ENTRIES SHOWN:
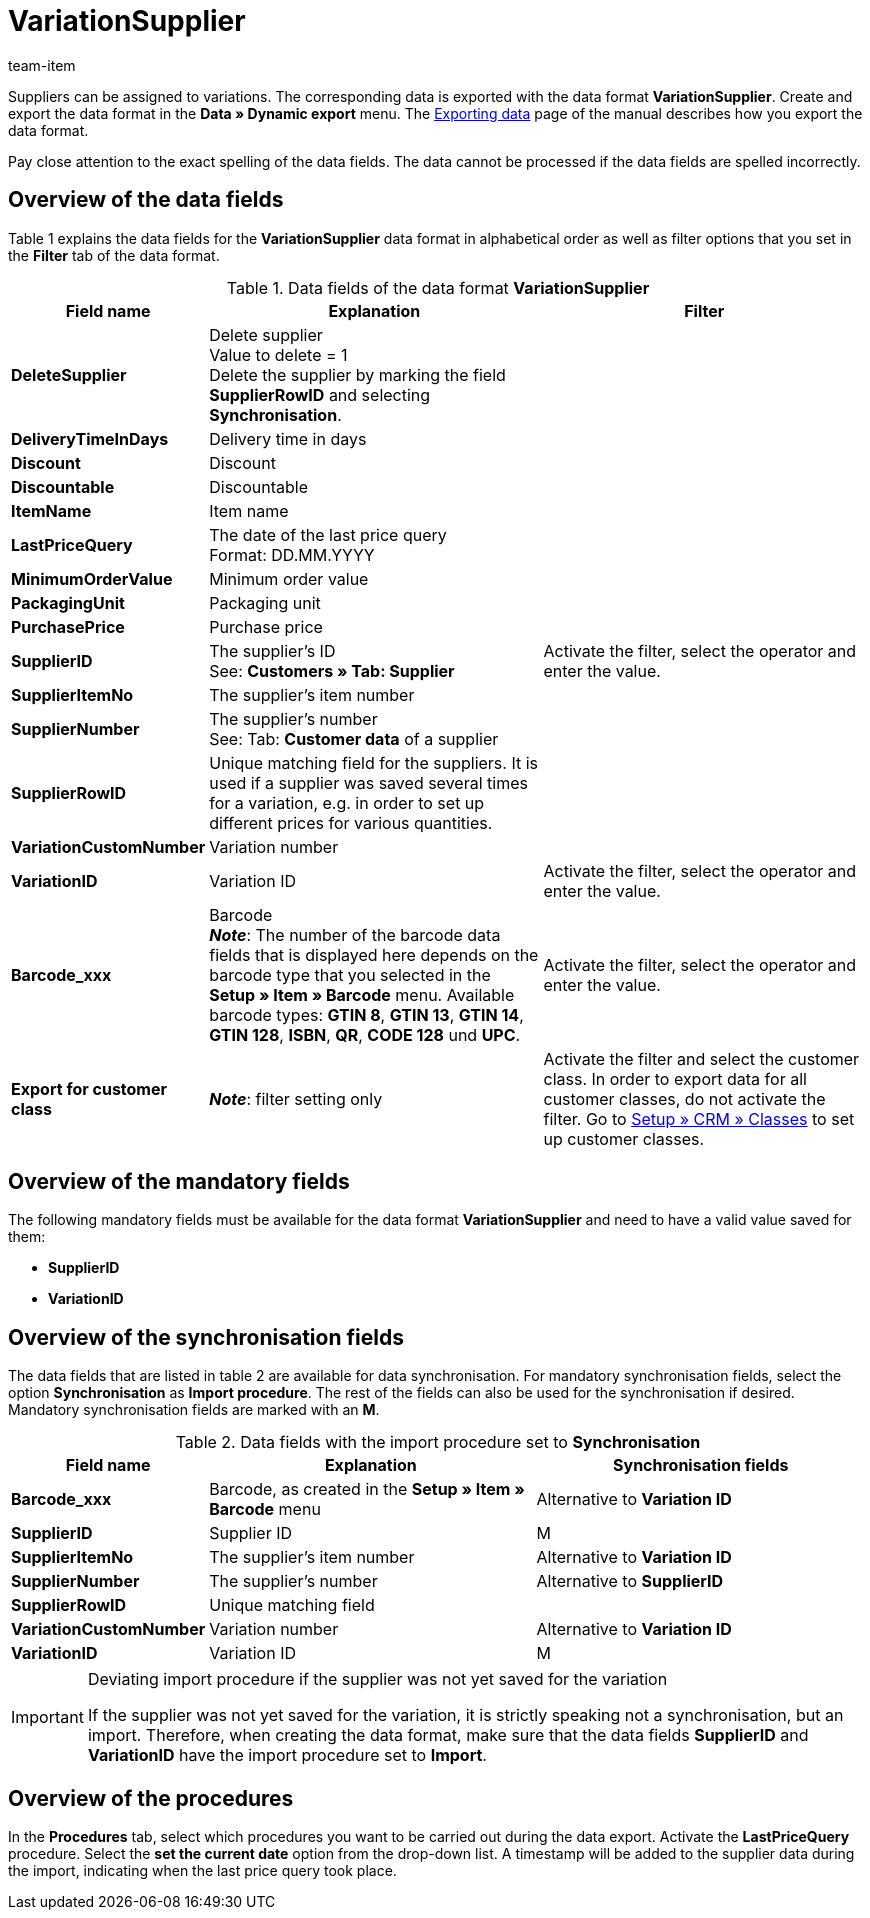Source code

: = VariationSupplier
:page-index: false
:id: 3ZR2YS0
:author: team-item

Suppliers can be assigned to variations.
The corresponding data is exported with the data format **VariationSupplier**.
Create and export the data format in the **Data » Dynamic export** menu.
The xref:data:exporting-data.adoc#[Exporting data] page of the manual describes how you export the data format.

Pay close attention to the exact spelling of the data fields. The data cannot be processed if the data fields are spelled incorrectly.

== Overview of the data fields

Table 1 explains the data fields for the **VariationSupplier** data format in alphabetical order as well as filter options that you set in the **Filter** tab of the data format.

.Data fields of the data format **VariationSupplier**
[cols="1,3,3"]
|====
|Field name |Explanation |Filter

| **DeleteSupplier**
|Delete supplier +
Value to delete = 1 +
Delete the supplier by marking the field **SupplierRowID** and selecting **Synchronisation**.
|

| **DeliveryTimeInDays**
|Delivery time in days
|

| **Discount**
|Discount
|

| **Discountable**
|Discountable
|

| **ItemName**
|Item name
|

| **LastPriceQuery**
|The date of the last price query +
Format: DD.MM.YYYY
|

| **MinimumOrderValue**
|Minimum order value
|

| **PackagingUnit**
|Packaging unit
|

| **PurchasePrice**
|Purchase price
|

| **SupplierID**
|The supplier's ID +
See: **Customers » Tab: Supplier**
|Activate the filter, select the operator and enter the value.

| **SupplierItemNo**
|The supplier's item number
|

| **SupplierNumber**
|The supplier's number +
See: Tab: **Customer data** of a supplier
|

| **SupplierRowID**
|Unique matching field for the suppliers. It is used if a supplier was saved several times for a variation, e.g. in order to set up different prices for various quantities.
|

| **VariationCustomNumber**
|Variation number
|

| **VariationID**
|Variation ID
|Activate the filter, select the operator and enter the value.

| **Barcode_xxx**
|Barcode +
**__Note__**: The number of the barcode data fields that is displayed here depends on the barcode type that you selected in the **Setup » Item » Barcode** menu. Available barcode types: **GTIN 8**, **GTIN 13**, **GTIN 14**, **GTIN 128**, **ISBN**, **QR**, **CODE 128** und **UPC**.
|Activate the filter, select the operator and enter the value.

| **Export for customer class**
| **__Note__**: filter setting only
|Activate the filter and select the customer class. In order to export data for all customer classes, do not activate the filter.
Go to xref:crm:preparatory-settings.adoc#create-customer-class[Setup » CRM » Classes] to set up customer classes.
|====

== Overview of the mandatory fields

The following mandatory fields must be available for the data format **VariationSupplier** and need to have a valid value saved for them:

* **SupplierID**
* **VariationID**

== Overview of the synchronisation fields

The data fields that are listed in table 2 are available for data synchronisation. For mandatory synchronisation fields, select the option **Synchronisation** as **Import procedure**. The rest of the fields can also be used for the synchronisation if desired. Mandatory synchronisation fields are marked with an **M**.

.Data fields with the import procedure set to **Synchronisation**
[cols="1,3,3"]
|====
|Field name |Explanation |Synchronisation fields

| **Barcode_xxx**
|Barcode, as created in the **Setup » Item » Barcode** menu
|Alternative to **Variation ID**

| **SupplierID**
|Supplier ID
|M

| **SupplierItemNo**
|The supplier's item number
|Alternative to **Variation ID**

| **SupplierNumber**
|The supplier's number
|Alternative to **SupplierID**

| **SupplierRowID**
|Unique matching field
|

| **VariationCustomNumber**
|Variation number
|Alternative to **Variation ID**

| **VariationID**
|Variation ID
|M
|====

[IMPORTANT]
.Deviating import procedure if the supplier was not yet saved for the variation
====
If the supplier was not yet saved for the variation, it is strictly speaking not a synchronisation, but an import. Therefore, when creating the data format, make sure that the data fields **SupplierID** and **VariationID** have the import procedure set to **Import**.
====

== Overview of the procedures

In the **Procedures** tab, select which procedures you want to be carried out during the data export. Activate the **LastPriceQuery** procedure. Select the **set the current date** option from the drop-down list. A timestamp will be added to the supplier data during the import, indicating when the last price query took place.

DIRECTIVE:
Quote the listing above, but only from the line that shows "[IMPORTANT]" through the line that shows "of the procedures".

TASK RESULT:
[IMPORTANT]
.Deviating import procedure if the supplier was not yet saved for the variation
====
If the supplier was not yet saved for the variation, it is strictly speaking not a synchronisation, but an import. Therefore, when creating the data format, make sure that the data fields **SupplierID** and **VariationID** have the import procedure set to **Import**.
====

== Overview of the procedures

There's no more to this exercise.